CLOSE UP photo of 13" rhom in a 190 GAL

-Link!- ^^^^^

Below are the first pics of the Rhombeus and 190 gal tank.


----------



## traumatic (Jan 29, 2003)

Picture #1


----------



## traumatic (Jan 29, 2003)

Picture #2


----------



## phensway (Apr 7, 2003)

nice fish............. with an aquarium that big you have to be able to put more than one rhom........... but maybe not 13 inches!!!!!!!! how old is it


----------



## traumatic (Jan 29, 2003)

phensway said:


> nice fish............. with an aquarium that big you have to be able to put more than one rhom........... but maybe not 13 inches!!!!!!!! how old is it


 !! 1 rhom is good for me in there !!

I could only make a guess at the age prob, 10 yrs??

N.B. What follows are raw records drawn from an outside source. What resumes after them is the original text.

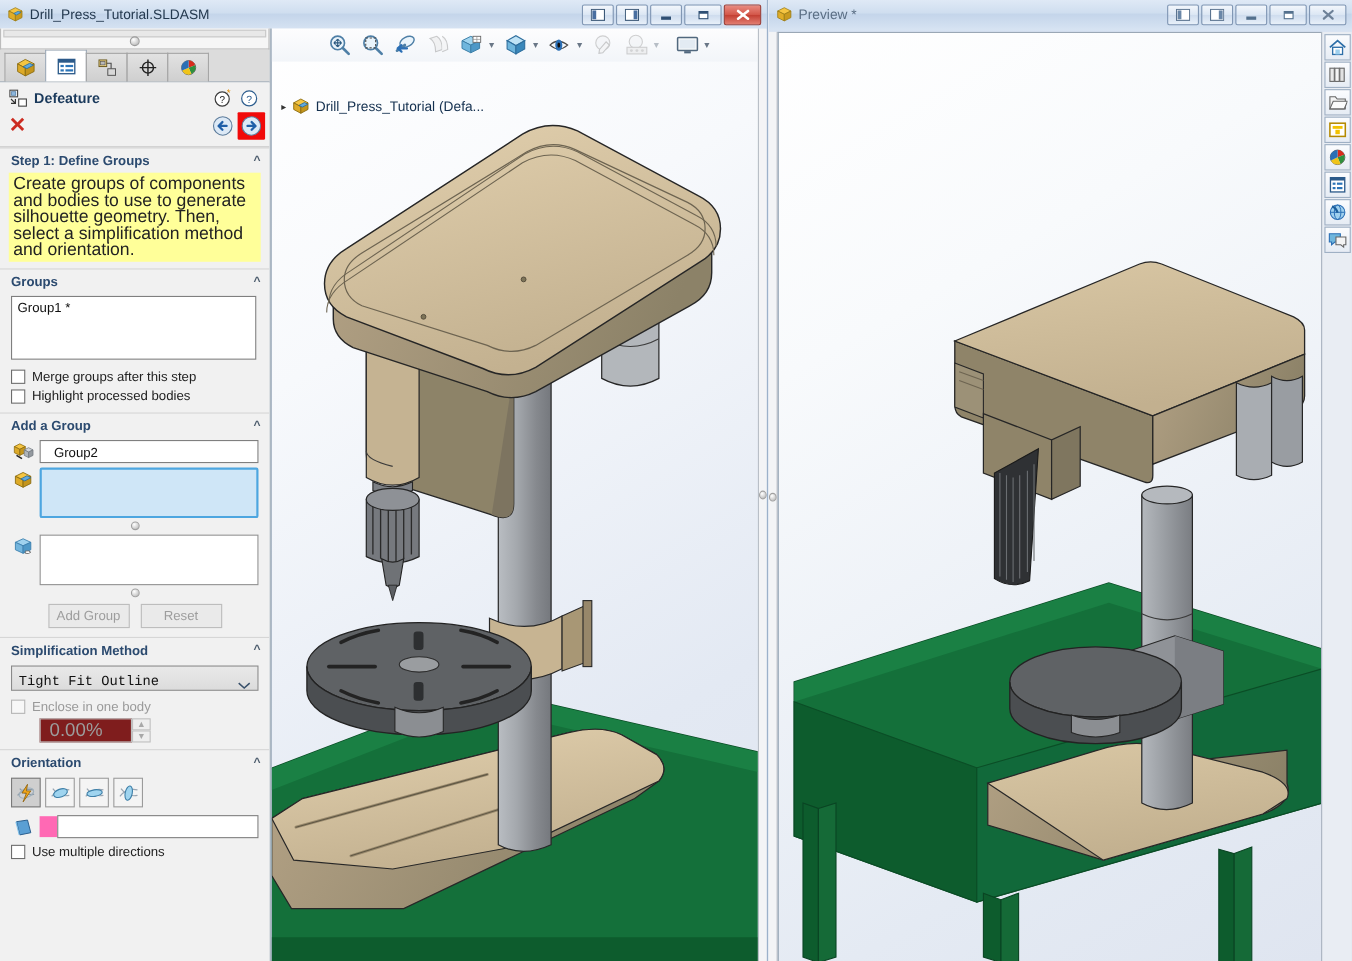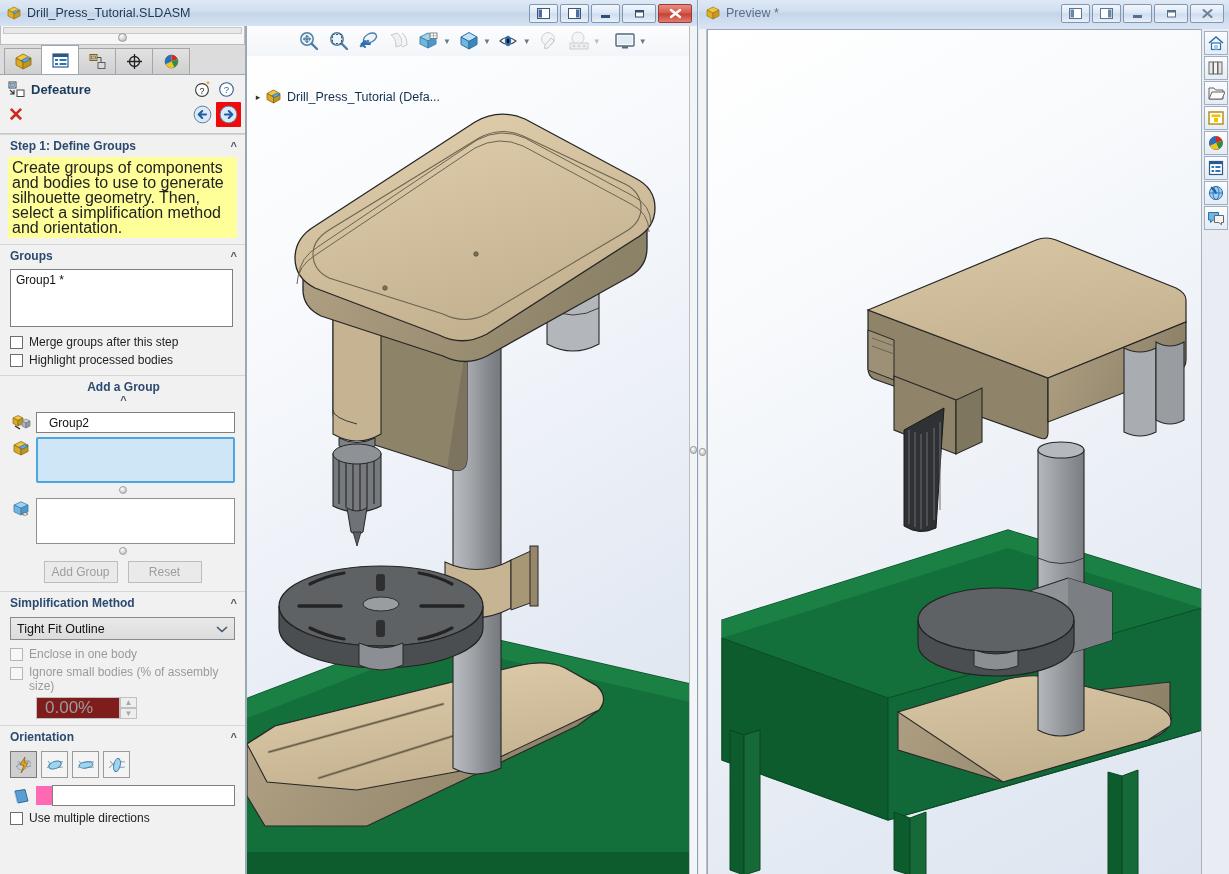--- a/index.html
+++ b/index.html
@@ -153,22 +153,22 @@
   .btnrow { display: flex; gap: 10px; justify-content: center; padding: 4px 0 8px 0; }
   .gbtn {
     min-width: 74px; height: 22px; border: 1px solid #bdbdbd;
     background: #eaeaea; color: #9d9d9d; font-size: 12px;
     display: flex; align-items: center; justify-content: center;
     border-radius: 0; cursor: default;
   }
   .combo {
     margin: 3px 10px 5px 10px; height: 23px;
     border: 1px solid #8a8a8a; background: linear-gradient(#e9e9e9,#dcdcdc);
-    display: flex; align-items: center; padding: 0 6px;
-    font-size: 12.5px; color: #111; cursor: pointer;
+    display: flex; align-items: flex-end; padding: 0 6px;
+    font-size: 12.5px; color: #111; cursor: pointer; font-family: Liberation Mono, monospace;
   }
   .combo .cv { flex: 1; }
   .spin-wrap { display: flex; padding: 2px 10px 6px 36px; }
   .spin-txt {
     width: 84px; height: 22px; border: 1px solid #c0c0c0; background: #7f1d1d;
     color: #9c9c9c; font-size: 17px; padding: 2px 8px; line-height: 16px;
   }
   .spin-btns { display: flex; flex-direction: column; width: 17px; }
   .spin-b {
     height: 11px; border: 1px solid #c0c0c0; background: #eee;
@@ -408,21 +408,21 @@
         </div>
         <div class="chkrow">
           <span class="chk"></span>
           <span>Merge groups after this step</span>
         </div>
         <div class="chkrow">
           <span class="chk"></span>
           <span>Highlight processed bodies</span>
         </div>
 
-        <div class="sec-head" style="margin-top:6px;flex-direction:column;">
+        <div class="sec-head" style="margin-top:6px;">
           <span>Add a Group</span>
           <span class="chev">^</span>
         </div>
 
         <div class="fieldrow">
           <span class="fieldicon">
             <svg width="20" height="18" viewBox="0 0 20 18">
               <polygon points="1,4 6,1.5 11,4 6,6.5" fill="#f5c542" stroke="#8a6b10" stroke-width=".7"></polygon>
               <polygon points="1,4 6,6.5 6,12 1,9.5" fill="#ddaa28" stroke="#8a6b10" stroke-width=".7"></polygon>
               <polygon points="11,4 6,6.5 6,12 11,9.5" fill="#c4951d" stroke="#8a6b10" stroke-width=".7"></polygon>
@@ -478,24 +478,20 @@
           <span class="cv">Tight Fit Outline</span>
           <span>
             <svg width="12" height="8" viewBox="0 0 12 8">
                 <path d="M1 2 L6 6.5 L11 2" fill="none" stroke="#39516b" stroke-width="1.4"></path>
               </svg>
           </span>
         </div>
         <div class="chkrow dis">
           <span class="chk dis"></span>
           <span>Enclose in one body</span>
-        </div>
-        <div class="chkrow dis" style="align-items:flex-start;">
-          <span class="chk dis" style="margin-top:2px;"></span>
-          <span style="line-height:14px;">Ignore small bodies (% of assembly size)</span>
         </div>
         <div class="spin-wrap">
           <span class="spin-txt">0.00%</span>
           <span class="spin-btns">
             <span class="spin-b">▲</span>
             <span class="spin-b">▼</span>
           </span>
         </div>
 
         <div class="sec-head">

I haven't got a good measurement. It's the fish in pic 3 of PIRANHA KINGS rhom pics.


----------



## Judazzz (Jan 13, 2003)

Sweet fish, dude









So who's the lucky volunteer to have her hands shredded


----------



## traumatic (Jan 29, 2003)

That's my girl Kim.







Believe it or not, I didnt' even have to pay her!


----------



## Piranha King (Nov 28, 2002)

looking good, i hope you enjoy your new baby. here are some mor epics of the fish.
http://www.piranha-fury.com/forum/pfury/in...t=ST&f=4&t=3409

wes


----------



## Honda99_300ex (Apr 18, 2003)

Very Nice Rhom


----------



## Young Gotti (Jan 29, 2003)

Nice lookin Rhom!


----------



## thePACK (Jan 3, 2003)

sweet fish....


----------



## Mr. Hannibal (Feb 21, 2003)

A real monster...congrats!


----------



## GARGOYLE (Feb 12, 2003)

one sweet looking fish you got there


----------



## JesseD (Mar 26, 2003)

awesome fish!!!!!!!!!!!!









cantr wait till mine gets that big...i still havent named him, anyone have any suggestions for MY rhom?


----------



## ncith (Apr 20, 2003)

What do you feed a vicious piranha that big (people)?????????


----------



## Amazon (Apr 15, 2003)

a 190 galloner all to himself? lucky fish


----------



## NIKE (Jan 27, 2003)

wicked fish


----------



## RhomZilla (Feb 12, 2003)

Someday I hope to bragg about a monster Rhom!!!


----------



## piranha45 (Apr 8, 2003)

SWEET GIR--- er, I mean rhom!


----------



## GARGOYLE (Feb 12, 2003)

haha yup


----------